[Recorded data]
=== Section Start ===
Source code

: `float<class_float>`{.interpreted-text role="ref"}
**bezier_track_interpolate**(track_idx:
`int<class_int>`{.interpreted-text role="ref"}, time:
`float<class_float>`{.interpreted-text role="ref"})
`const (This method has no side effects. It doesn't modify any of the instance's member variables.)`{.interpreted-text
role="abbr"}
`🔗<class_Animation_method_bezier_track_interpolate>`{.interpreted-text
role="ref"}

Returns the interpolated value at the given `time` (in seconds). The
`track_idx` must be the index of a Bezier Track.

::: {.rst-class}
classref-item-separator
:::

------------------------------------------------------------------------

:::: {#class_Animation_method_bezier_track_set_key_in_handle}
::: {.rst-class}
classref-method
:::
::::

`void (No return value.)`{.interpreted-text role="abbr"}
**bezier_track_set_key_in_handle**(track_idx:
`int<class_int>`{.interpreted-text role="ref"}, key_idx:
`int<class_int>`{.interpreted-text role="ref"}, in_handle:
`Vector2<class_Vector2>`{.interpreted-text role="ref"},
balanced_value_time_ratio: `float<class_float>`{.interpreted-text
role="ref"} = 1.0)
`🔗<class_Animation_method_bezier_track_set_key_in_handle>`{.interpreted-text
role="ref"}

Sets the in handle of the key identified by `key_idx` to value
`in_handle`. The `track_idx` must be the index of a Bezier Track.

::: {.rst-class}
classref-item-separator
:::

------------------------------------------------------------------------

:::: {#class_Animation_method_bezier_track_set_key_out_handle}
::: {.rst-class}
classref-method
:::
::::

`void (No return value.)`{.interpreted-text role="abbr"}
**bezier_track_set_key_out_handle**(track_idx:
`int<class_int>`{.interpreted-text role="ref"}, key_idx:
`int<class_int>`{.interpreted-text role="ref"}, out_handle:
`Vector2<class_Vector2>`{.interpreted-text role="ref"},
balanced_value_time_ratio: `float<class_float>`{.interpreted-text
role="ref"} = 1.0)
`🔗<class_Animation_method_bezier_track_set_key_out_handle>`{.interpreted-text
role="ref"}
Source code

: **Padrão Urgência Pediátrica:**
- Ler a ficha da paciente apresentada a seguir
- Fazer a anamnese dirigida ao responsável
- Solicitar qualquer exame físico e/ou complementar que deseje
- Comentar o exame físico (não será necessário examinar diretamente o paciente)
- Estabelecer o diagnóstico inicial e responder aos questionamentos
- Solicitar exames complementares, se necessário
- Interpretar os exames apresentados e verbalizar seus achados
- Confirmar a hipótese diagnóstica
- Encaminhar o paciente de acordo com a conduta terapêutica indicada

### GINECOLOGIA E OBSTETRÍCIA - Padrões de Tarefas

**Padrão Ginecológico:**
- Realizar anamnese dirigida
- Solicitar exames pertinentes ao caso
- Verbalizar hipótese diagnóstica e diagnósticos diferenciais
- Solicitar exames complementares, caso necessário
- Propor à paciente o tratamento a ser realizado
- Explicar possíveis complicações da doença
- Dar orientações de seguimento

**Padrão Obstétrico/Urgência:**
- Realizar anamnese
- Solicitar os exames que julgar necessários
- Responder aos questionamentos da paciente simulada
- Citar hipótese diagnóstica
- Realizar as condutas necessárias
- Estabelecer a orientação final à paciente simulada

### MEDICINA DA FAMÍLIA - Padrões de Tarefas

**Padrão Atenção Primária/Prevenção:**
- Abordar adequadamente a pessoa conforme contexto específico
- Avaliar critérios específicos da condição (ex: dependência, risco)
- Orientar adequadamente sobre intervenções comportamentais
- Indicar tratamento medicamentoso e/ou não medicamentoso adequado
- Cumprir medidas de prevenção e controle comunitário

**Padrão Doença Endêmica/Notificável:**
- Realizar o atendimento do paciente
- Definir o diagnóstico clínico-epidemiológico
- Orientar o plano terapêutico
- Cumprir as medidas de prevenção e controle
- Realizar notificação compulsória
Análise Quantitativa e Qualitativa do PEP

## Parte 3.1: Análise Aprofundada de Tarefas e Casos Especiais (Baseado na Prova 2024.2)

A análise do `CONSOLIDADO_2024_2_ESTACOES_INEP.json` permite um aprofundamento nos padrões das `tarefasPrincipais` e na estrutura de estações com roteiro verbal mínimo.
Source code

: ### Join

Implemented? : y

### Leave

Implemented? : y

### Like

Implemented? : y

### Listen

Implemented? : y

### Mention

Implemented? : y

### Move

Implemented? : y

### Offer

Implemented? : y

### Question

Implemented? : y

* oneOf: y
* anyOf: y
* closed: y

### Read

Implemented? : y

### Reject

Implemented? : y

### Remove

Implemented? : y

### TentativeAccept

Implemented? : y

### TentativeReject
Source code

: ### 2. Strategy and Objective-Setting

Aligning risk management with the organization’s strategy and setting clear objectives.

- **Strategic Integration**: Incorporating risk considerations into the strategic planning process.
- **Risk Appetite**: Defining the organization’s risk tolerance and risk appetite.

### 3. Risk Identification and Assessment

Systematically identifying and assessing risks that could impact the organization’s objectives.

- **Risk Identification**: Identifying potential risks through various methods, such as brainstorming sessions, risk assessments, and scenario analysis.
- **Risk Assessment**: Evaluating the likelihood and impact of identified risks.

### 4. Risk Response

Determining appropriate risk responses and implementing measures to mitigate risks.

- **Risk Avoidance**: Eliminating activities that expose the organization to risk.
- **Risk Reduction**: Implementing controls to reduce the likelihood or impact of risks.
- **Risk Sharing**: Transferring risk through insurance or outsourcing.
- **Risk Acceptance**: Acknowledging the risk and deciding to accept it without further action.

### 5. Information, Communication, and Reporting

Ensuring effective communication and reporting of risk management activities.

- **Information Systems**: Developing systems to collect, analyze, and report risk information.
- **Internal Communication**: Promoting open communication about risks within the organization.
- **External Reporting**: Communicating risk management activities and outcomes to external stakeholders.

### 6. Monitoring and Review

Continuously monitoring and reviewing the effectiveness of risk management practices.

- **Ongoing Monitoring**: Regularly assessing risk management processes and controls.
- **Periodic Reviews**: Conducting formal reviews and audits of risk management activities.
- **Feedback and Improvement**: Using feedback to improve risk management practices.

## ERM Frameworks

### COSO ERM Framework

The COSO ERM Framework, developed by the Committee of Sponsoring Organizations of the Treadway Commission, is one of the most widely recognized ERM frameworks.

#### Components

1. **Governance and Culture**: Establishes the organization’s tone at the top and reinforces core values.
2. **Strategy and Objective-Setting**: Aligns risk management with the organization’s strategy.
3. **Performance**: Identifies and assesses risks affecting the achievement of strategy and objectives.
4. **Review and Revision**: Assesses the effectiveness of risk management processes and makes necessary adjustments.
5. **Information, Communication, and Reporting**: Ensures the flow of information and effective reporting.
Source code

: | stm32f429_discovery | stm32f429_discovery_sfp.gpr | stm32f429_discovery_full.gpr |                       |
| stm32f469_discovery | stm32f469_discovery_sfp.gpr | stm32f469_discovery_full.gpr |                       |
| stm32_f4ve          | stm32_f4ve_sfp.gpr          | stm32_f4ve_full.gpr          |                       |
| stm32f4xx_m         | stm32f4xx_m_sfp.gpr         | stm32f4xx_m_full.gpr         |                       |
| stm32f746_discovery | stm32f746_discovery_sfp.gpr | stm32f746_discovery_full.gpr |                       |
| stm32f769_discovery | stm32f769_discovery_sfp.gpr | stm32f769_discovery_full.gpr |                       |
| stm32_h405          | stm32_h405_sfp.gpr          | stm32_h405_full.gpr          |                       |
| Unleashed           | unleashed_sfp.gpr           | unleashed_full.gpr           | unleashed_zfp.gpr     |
=== Section End ===
Exercise prompt ->
Change every "Bezier Track" in the records to "Bezier curve track". Leave everything else in the lines as it is.

Exercise answer ->
Source code

: `float<class_float>`{.interpreted-text role="ref"}
**bezier_track_interpolate**(track_idx:
`int<class_int>`{.interpreted-text role="ref"}, time:
`float<class_float>`{.interpreted-text role="ref"})
`const (This method has no side effects. It doesn't modify any of the instance's member variables.)`{.interpreted-text
role="abbr"}
`🔗<class_Animation_method_bezier_track_interpolate>`{.interpreted-text
role="ref"}

Returns the interpolated value at the given `time` (in seconds). The
`track_idx` must be the index of a Bezier curve track.

::: {.rst-class}
classref-item-separator
:::

------------------------------------------------------------------------

:::: {#class_Animation_method_bezier_track_set_key_in_handle}
::: {.rst-class}
classref-method
:::
::::

`void (No return value.)`{.interpreted-text role="abbr"}
**bezier_track_set_key_in_handle**(track_idx:
`int<class_int>`{.interpreted-text role="ref"}, key_idx:
`int<class_int>`{.interpreted-text role="ref"}, in_handle:
`Vector2<class_Vector2>`{.interpreted-text role="ref"},
balanced_value_time_ratio: `float<class_float>`{.interpreted-text
role="ref"} = 1.0)
`🔗<class_Animation_method_bezier_track_set_key_in_handle>`{.interpreted-text
role="ref"}

Sets the in handle of the key identified by `key_idx` to value
`in_handle`. The `track_idx` must be the index of a Bezier curve track.

::: {.rst-class}
classref-item-separator
:::

------------------------------------------------------------------------

:::: {#class_Animation_method_bezier_track_set_key_out_handle}
::: {.rst-class}
classref-method
:::
::::

`void (No return value.)`{.interpreted-text role="abbr"}
**bezier_track_set_key_out_handle**(track_idx:
`int<class_int>`{.interpreted-text role="ref"}, key_idx:
`int<class_int>`{.interpreted-text role="ref"}, out_handle:
`Vector2<class_Vector2>`{.interpreted-text role="ref"},
balanced_value_time_ratio: `float<class_float>`{.interpreted-text
role="ref"} = 1.0)
`🔗<class_Animation_method_bezier_track_set_key_out_handle>`{.interpreted-text
role="ref"}
Source code

: **Padrão Urgência Pediátrica:**
- Ler a ficha da paciente apresentada a seguir
- Fazer a anamnese dirigida ao responsável
- Solicitar qualquer exame físico e/ou complementar que deseje
- Comentar o exame físico (não será necessário examinar diretamente o paciente)
- Estabelecer o diagnóstico inicial e responder aos questionamentos
- Solicitar exames complementares, se necessário
- Interpretar os exames apresentados e verbalizar seus achados
- Confirmar a hipótese diagnóstica
- Encaminhar o paciente de acordo com a conduta terapêutica indicada

### GINECOLOGIA E OBSTETRÍCIA - Padrões de Tarefas

**Padrão Ginecológico:**
- Realizar anamnese dirigida
- Solicitar exames pertinentes ao caso
- Verbalizar hipótese diagnóstica e diagnósticos diferenciais
- Solicitar exames complementares, caso necessário
- Propor à paciente o tratamento a ser realizado
- Explicar possíveis complicações da doença
- Dar orientações de seguimento

**Padrão Obstétrico/Urgência:**
- Realizar anamnese
- Solicitar os exames que julgar necessários
- Responder aos questionamentos da paciente simulada
- Citar hipótese diagnóstica
- Realizar as condutas necessárias
- Estabelecer a orientação final à paciente simulada

### MEDICINA DA FAMÍLIA - Padrões de Tarefas

**Padrão Atenção Primária/Prevenção:**
- Abordar adequadamente a pessoa conforme contexto específico
- Avaliar critérios específicos da condição (ex: dependência, risco)
- Orientar adequadamente sobre intervenções comportamentais
- Indicar tratamento medicamentoso e/ou não medicamentoso adequado
- Cumprir medidas de prevenção e controle comunitário

**Padrão Doença Endêmica/Notificável:**
- Realizar o atendimento do paciente
- Definir o diagnóstico clínico-epidemiológico
- Orientar o plano terapêutico
- Cumprir as medidas de prevenção e controle
- Realizar notificação compulsória
Análise Quantitativa e Qualitativa do PEP

## Parte 3.1: Análise Aprofundada de Tarefas e Casos Especiais (Baseado na Prova 2024.2)

A análise do `CONSOLIDADO_2024_2_ESTACOES_INEP.json` permite um aprofundamento nos padrões das `tarefasPrincipais` e na estrutura de estações com roteiro verbal mínimo.
Source code

: ### Join

Implemented? : y

### Leave

Implemented? : y

### Like

Implemented? : y

### Listen

Implemented? : y

### Mention

Implemented? : y

### Move

Implemented? : y

### Offer

Implemented? : y

### Question

Implemented? : y

* oneOf: y
* anyOf: y
* closed: y

### Read

Implemented? : y

### Reject

Implemented? : y

### Remove

Implemented? : y

### TentativeAccept

Implemented? : y

### TentativeReject
Source code

: ### 2. Strategy and Objective-Setting

Aligning risk management with the organization’s strategy and setting clear objectives.

- **Strategic Integration**: Incorporating risk considerations into the strategic planning process.
- **Risk Appetite**: Defining the organization’s risk tolerance and risk appetite.

### 3. Risk Identification and Assessment

Systematically identifying and assessing risks that could impact the organization’s objectives.

- **Risk Identification**: Identifying potential risks through various methods, such as brainstorming sessions, risk assessments, and scenario analysis.
- **Risk Assessment**: Evaluating the likelihood and impact of identified risks.

### 4. Risk Response

Determining appropriate risk responses and implementing measures to mitigate risks.

- **Risk Avoidance**: Eliminating activities that expose the organization to risk.
- **Risk Reduction**: Implementing controls to reduce the likelihood or impact of risks.
- **Risk Sharing**: Transferring risk through insurance or outsourcing.
- **Risk Acceptance**: Acknowledging the risk and deciding to accept it without further action.

### 5. Information, Communication, and Reporting

Ensuring effective communication and reporting of risk management activities.

- **Information Systems**: Developing systems to collect, analyze, and report risk information.
- **Internal Communication**: Promoting open communication about risks within the organization.
- **External Reporting**: Communicating risk management activities and outcomes to external stakeholders.

### 6. Monitoring and Review

Continuously monitoring and reviewing the effectiveness of risk management practices.

- **Ongoing Monitoring**: Regularly assessing risk management processes and controls.
- **Periodic Reviews**: Conducting formal reviews and audits of risk management activities.
- **Feedback and Improvement**: Using feedback to improve risk management practices.

## ERM Frameworks

### COSO ERM Framework

The COSO ERM Framework, developed by the Committee of Sponsoring Organizations of the Treadway Commission, is one of the most widely recognized ERM frameworks.

#### Components

1. **Governance and Culture**: Establishes the organization’s tone at the top and reinforces core values.
2. **Strategy and Objective-Setting**: Aligns risk management with the organization’s strategy.
3. **Performance**: Identifies and assesses risks affecting the achievement of strategy and objectives.
4. **Review and Revision**: Assesses the effectiveness of risk management processes and makes necessary adjustments.
5. **Information, Communication, and Reporting**: Ensures the flow of information and effective reporting.
Source code

: | stm32f429_discovery | stm32f429_discovery_sfp.gpr | stm32f429_discovery_full.gpr |                       |
| stm32f469_discovery | stm32f469_discovery_sfp.gpr | stm32f469_discovery_full.gpr |                       |
| stm32_f4ve          | stm32_f4ve_sfp.gpr          | stm32_f4ve_full.gpr          |                       |
| stm32f4xx_m         | stm32f4xx_m_sfp.gpr         | stm32f4xx_m_full.gpr         |                       |
| stm32f746_discovery | stm32f746_discovery_sfp.gpr | stm32f746_discovery_full.gpr |                       |
| stm32f769_discovery | stm32f769_discovery_sfp.gpr | stm32f769_discovery_full.gpr |                       |
| stm32_h405          | stm32_h405_sfp.gpr          | stm32_h405_full.gpr          |                       |
| Unleashed           | unleashed_sfp.gpr           | unleashed_full.gpr           | unleashed_zfp.gpr     |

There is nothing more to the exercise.